• [Action item]: Check every line of the data and copy the ones where "évêque" appears.

• [Information]:
▬▬▬▬▬▬
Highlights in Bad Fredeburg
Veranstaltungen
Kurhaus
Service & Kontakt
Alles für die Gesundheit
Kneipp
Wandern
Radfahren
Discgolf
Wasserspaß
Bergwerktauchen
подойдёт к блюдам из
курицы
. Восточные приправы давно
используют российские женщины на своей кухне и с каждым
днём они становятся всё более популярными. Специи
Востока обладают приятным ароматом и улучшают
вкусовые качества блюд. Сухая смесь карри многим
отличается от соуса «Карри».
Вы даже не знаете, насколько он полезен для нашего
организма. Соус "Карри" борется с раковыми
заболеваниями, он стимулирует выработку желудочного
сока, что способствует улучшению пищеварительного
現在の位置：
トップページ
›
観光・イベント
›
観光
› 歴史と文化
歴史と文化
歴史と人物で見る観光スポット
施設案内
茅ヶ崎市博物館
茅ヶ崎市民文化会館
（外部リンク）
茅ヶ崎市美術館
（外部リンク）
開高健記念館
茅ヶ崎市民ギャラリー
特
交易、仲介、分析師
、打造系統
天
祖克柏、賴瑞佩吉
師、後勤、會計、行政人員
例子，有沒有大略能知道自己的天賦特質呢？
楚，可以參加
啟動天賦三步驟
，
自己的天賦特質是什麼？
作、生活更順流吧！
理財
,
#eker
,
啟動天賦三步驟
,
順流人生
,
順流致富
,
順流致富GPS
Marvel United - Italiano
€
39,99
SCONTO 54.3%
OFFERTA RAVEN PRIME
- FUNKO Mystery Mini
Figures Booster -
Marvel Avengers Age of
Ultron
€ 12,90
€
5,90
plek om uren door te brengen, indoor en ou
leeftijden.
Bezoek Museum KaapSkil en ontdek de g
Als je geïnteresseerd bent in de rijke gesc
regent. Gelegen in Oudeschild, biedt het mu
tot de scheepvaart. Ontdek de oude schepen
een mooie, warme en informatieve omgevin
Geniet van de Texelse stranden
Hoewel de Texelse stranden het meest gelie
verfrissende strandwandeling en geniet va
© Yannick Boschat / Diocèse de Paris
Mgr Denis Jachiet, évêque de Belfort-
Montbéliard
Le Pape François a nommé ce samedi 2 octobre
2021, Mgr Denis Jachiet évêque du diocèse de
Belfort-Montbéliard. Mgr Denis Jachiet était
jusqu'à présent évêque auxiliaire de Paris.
▬▬▬▬▬▬
• [Answer to this problem]:
Mgr Denis Jachiet, évêque de Belfort-
2021, Mgr Denis Jachiet évêque du diocèse de
jusqu'à présent évêque auxiliaire de Paris.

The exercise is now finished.